▶ [SUPPLIED ENTRIES]:
============
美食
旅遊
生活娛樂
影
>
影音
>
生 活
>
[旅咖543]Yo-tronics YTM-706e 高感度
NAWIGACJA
============
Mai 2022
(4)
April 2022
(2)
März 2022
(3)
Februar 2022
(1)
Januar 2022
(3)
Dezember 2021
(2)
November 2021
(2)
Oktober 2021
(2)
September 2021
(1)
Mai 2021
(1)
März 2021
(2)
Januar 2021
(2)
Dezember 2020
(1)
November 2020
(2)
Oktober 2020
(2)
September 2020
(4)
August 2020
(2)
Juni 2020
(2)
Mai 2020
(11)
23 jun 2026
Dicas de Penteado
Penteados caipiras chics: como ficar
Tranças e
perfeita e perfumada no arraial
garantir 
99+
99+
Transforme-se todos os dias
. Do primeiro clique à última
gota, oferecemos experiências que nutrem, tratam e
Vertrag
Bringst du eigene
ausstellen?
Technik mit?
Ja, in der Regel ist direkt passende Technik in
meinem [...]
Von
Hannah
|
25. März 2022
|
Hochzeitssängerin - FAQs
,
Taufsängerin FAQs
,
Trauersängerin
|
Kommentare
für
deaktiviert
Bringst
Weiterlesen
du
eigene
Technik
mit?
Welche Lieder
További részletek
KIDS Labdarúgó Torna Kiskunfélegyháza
============
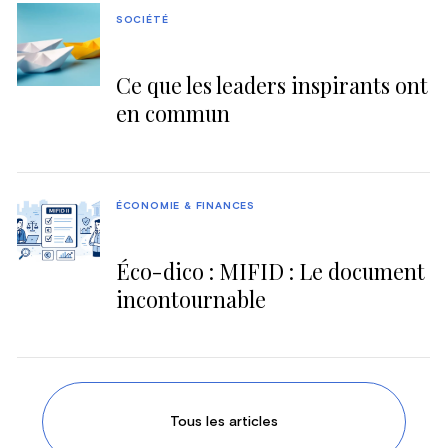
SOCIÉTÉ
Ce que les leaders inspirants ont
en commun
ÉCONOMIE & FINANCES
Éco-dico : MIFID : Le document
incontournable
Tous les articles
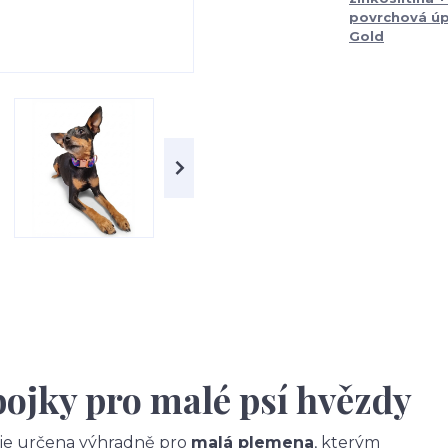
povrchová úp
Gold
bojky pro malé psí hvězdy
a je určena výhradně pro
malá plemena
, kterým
============
▶ [WHAT TO DO]:
Select every line above that contains the string "FAQs", matching case exactly.

▶ [EXERCISE RESULT]:
Hochzeitssängerin - FAQs
Taufsängerin FAQs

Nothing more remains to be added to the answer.